DOCUMENT PASSAGE:
The incorporation of colonial cities into the Roman Empire brought an unparalleled degree of urbanization to vast areas of territory, particularly in Northwest Africa. This level of rapid urbanization had a structural impact on the town economy, and artisan production in Roman cities became closely tied to the agrarian spheres of production. As Rome's population grew, so did her demand for Northwest African produce. This flourishing trade allowed the Northwest African provinces to increase artisan production in rapidly developing cities, making them highly organized urban centers. Many Roman cities shared both consumer and producer model city aspects, as artisanal activity was directly related to the economic role cities played in long-distance trade networks.

The urban population became increasingly engaged in the craft and service sectors and less in agrarian employment, until a significant portion of the town's vitality came from the sale or trade of products through middlemen to markets in areas both rural and abroad. The changes that occurred in the infrastructure for agricultural processing, like olive oil and wine production, as trade continued to develop both cities and commerce directly influenced the volume of artisan production. The scale, quality, and demand for these products reached its acme in Roman Northwest Africa.

Pottery production

The Northwest African provinces spanned across regions rich with olive plantations and potters' clay sources, which led to the early development of fine Ancient Roman pottery, especially African Red Slip terra sigillata tableware and clay oil lamp manufacture, as a crucial industry. Lamps provided the most common form of illumination in Rome. They were used for public and private lighting, as votive offerings in temples, lighting at festivals, and as grave goods. As the craft developed and increased in quality and craftsmanship, the Northwest African creations began to rival their Italian and Grecian models and eventually surpassed them in merit and in demand.

The innovative use of molds around the 1st century BC allowed for a much greater variety of shapes and decorative style, and the skill of the lamp maker was demonstrated by the quality of the decoration found typically on the flat top of the lamp, or discus, and the outer rim, or shoulder. The production process took several stages. The decorative motifs were created using small individual molds, and were then added as appliqué to a plain archetype of the lamp. The embellished lamp was then used to make two plaster half molds, one lower half and one upper half mold, and multiple copies were then able to be mass-produced. Decorative motifs ranged according to the lamp's function and to popular taste.

MATERIAL PROVIDED:

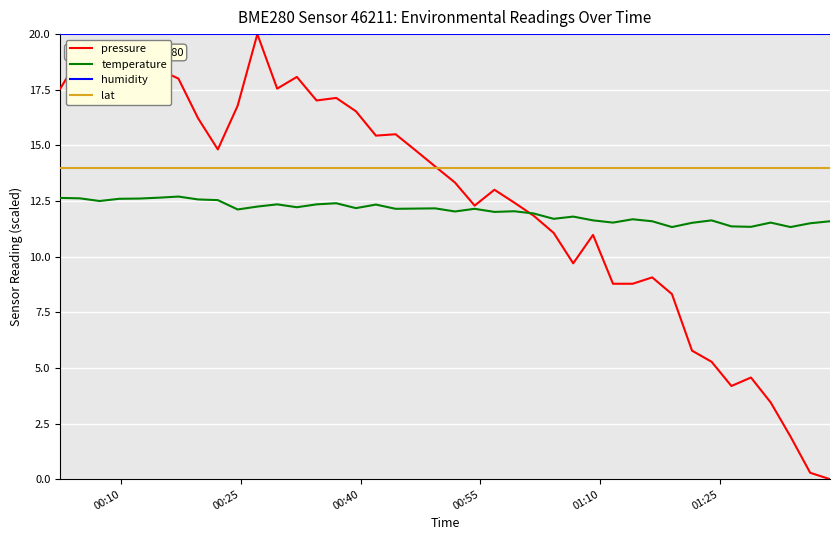

What are all the series names shown in the legend?

pressure, temperature, humidity, lat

PROBLEM TO WORK ON: Pick up the passage on artisan production in Roman Northwest Africa after its last sentence and continue it.

RESPONSE TO THE TASK:
Ornate patterning of squares and circles were later added to the shoulder with a stylus, as well as palm trees, small fish, animals, and flower patterns. The discus was reserved for conventional scenes of gods, goddesses, mythological subjects, scenes from daily life, erotic scenes, and natural images. The strongly Christian identity of post-Roman society in Northwest Africa is exemplified in the later instances of Northwest African lamps, on which scenes of Christian images like saints, crosses, and biblical figures became commonly articulated topics. Traditional mythological symbols had enduring popularity as well, which can be traced back to Northwest Africa's Punic heritage. Many of the early Northwest African lamps that have been excavated, especially those of high quality, have the name of the manufacturer inscribed on the base, which gives evidence of a highly competitive and thriving local market that developed early and continued to influence and bolster the economy.

African Terra Sigillata 
After a period of artisanal, political, and social decline in the 3rd century AD, lamp-making revived and accelerated. The introduction of fine local red-fired clays in the late 4th century triggered this revival. African Red Slip ware (ARS), or African Terra Sigillata, revolutionized the pottery and lamp-making industry.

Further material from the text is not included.